There were massive constraints! The public spaces needed to be able to accommodate a large number of people in order to be suitable for major events, but they also needed to be enjoyable to visit at other times.

That required a great deal of ingenuity and innovation. For example, the fountains had to be built right into the ground without a visible basin [it is located under Place des Festivals], because we need to be able to turn them off 15 minutes before a show.

Next, the retail spaces, which are now home to Brasserie T ! and F Bar, have a submarine-like design, in the sense that everything was thought out and designed for a very small space. Their long, narrow shape required that the kitchens be located in the basement. These restaurants were the cornerstones for the creation of a destination, for giving life to the space.



Vitrine habitée

How do you see Quartier des Spectacles today?

I compare the work we did to a transplant. As in an organ transplant, rejection was possible. But here, the transplant worked. People started using these new public spaces, whether it is the crowd now gathered around the 21 Balançoires installation or the crowds we see around the fountains in Place des Festivals on a warm summer night.

Large events now take place in a large outdoor theatre that gives producers exceptional facilities, which in turn leads to a better experience for festivalgoers.

We are also delighted that public space became a catalyst for nearby development: many development projects have been completed since, and there’s a tangible sense of excitement in the Quartier.

I am also convinced that we made the right choices, particularly for the lighting megastructures. These large standards create a virtual vault and, in my view, are signature elements for the Quartier.


Photo : Stephan Poulin.

The megastructures generated a great deal of reaction...

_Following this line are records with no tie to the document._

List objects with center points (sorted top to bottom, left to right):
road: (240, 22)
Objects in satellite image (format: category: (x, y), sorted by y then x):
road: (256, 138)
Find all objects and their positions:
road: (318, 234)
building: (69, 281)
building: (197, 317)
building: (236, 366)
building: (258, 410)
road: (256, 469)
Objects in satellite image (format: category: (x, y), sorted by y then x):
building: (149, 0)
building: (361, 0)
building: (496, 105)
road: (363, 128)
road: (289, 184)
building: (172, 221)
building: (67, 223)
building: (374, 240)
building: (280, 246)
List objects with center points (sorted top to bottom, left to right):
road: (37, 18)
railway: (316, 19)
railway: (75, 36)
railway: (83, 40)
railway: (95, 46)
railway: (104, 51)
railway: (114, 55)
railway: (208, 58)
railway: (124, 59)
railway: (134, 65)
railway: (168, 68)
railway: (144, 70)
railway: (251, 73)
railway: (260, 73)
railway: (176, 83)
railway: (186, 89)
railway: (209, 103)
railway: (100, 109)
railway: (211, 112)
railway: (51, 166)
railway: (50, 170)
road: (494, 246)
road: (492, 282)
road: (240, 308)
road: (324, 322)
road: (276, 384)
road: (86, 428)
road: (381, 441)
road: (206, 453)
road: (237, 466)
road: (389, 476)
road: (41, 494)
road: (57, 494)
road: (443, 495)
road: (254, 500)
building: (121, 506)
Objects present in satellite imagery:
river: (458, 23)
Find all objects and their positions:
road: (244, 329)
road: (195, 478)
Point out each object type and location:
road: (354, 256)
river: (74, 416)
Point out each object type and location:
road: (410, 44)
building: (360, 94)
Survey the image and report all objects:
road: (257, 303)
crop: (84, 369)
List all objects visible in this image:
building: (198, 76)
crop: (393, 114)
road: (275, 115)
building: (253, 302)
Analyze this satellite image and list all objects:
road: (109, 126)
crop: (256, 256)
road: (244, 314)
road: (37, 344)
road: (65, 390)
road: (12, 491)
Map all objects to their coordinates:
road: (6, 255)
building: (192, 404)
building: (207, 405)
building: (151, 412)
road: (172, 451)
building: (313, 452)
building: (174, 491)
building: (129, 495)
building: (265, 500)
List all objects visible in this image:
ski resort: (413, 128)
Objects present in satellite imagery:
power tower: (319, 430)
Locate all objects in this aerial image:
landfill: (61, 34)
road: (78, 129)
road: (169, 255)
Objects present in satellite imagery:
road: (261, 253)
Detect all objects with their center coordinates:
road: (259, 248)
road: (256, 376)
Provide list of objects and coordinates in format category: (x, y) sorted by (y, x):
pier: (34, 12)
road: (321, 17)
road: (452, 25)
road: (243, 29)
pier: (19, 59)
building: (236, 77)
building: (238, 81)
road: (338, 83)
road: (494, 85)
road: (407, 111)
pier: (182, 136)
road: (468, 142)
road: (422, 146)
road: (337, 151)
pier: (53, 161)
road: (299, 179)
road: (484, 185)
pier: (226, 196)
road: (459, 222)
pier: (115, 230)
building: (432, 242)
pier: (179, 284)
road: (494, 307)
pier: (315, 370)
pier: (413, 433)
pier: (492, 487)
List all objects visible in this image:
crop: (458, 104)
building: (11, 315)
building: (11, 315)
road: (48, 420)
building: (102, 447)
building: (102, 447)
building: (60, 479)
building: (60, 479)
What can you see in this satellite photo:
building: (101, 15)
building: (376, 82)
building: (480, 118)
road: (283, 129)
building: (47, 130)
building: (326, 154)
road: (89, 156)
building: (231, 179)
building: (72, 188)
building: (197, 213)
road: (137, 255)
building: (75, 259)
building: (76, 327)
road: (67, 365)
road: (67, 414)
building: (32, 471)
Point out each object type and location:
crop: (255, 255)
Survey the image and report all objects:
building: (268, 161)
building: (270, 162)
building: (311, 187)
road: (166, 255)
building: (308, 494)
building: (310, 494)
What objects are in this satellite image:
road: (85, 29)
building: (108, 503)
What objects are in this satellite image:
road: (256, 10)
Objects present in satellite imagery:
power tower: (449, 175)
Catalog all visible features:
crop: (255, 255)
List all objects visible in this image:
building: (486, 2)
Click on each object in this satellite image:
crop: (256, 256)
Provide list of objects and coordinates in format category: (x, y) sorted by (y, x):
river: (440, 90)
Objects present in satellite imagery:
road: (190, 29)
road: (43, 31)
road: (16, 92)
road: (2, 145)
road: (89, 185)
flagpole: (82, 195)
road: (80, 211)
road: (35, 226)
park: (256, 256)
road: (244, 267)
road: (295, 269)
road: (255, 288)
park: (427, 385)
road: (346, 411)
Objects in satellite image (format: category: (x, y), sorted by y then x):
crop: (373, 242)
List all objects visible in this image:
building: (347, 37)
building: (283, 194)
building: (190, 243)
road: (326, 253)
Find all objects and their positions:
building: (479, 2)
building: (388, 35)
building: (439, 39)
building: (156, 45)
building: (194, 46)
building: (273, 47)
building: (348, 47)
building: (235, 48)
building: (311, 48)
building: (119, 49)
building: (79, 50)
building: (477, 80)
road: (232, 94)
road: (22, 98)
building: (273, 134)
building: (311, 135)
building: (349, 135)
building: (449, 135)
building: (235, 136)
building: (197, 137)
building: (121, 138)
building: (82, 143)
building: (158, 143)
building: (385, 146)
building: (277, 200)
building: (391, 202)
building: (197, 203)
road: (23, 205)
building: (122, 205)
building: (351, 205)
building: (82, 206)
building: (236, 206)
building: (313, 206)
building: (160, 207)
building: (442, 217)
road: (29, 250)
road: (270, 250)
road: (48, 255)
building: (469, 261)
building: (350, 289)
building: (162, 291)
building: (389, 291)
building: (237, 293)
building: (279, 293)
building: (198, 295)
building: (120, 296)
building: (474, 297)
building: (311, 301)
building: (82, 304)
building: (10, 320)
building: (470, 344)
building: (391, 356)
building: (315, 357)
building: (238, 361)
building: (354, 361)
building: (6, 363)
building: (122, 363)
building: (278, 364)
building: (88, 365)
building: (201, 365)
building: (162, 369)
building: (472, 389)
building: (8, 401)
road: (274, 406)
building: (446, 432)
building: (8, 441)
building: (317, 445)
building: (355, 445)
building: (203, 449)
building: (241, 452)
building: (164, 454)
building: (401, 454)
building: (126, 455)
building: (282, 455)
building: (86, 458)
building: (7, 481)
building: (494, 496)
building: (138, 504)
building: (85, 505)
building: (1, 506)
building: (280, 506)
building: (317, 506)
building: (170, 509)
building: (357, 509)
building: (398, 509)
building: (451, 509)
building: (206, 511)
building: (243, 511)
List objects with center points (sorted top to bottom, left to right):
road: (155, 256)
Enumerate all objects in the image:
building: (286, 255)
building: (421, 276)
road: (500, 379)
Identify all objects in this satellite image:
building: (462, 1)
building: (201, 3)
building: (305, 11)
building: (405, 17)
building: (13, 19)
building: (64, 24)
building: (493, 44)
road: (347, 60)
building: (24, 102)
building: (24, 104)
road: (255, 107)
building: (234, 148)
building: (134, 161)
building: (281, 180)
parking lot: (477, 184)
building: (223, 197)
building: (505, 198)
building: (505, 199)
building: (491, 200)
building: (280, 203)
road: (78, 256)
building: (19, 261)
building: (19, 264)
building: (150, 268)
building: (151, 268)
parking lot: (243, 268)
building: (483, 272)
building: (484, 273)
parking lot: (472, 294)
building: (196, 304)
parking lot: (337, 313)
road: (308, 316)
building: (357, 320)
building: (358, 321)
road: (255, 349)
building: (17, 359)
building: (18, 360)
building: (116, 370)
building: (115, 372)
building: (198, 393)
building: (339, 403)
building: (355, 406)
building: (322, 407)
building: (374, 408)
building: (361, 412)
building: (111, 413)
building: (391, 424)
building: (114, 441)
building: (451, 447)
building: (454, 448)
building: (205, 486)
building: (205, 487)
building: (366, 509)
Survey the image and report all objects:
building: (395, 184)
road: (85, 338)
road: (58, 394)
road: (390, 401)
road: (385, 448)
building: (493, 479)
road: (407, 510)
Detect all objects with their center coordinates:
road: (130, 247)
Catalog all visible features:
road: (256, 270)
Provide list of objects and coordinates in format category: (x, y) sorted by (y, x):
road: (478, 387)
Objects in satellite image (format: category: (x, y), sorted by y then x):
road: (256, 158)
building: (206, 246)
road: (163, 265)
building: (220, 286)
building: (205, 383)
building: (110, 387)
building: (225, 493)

True, some people like them and others don’t. What matters to me is that they’re talked about. When you’re working at the city scale, a lot of people are involved in every project. The important thing is that the creator be able to hear them, but also to generate an idea and see it through. Unanimity is impossible. I’ll use an analogy to explain that idea: let’s say we decide that the colour for project X is going to be red. But some people would prefer yellow, blue or orange. Putting all their preferences together, you get brown – which won’t please anyone. That’s why the creator must ultimately serve their idea and provide leadership.

How do you envision the future Clark Esplanade?

The Esplanade will be a large public space that complements Place des Festivals. As part of the redevelopment, it is proposed that a skating rink with service building be built. The development is subject to a planning process, and the date for groundbreaking has not yet been set.

To conclude, when you think of Quartier des Spectacles, what image comes to mind?

Place des Festivals and its megastructures, which are now part of our collective consciousness.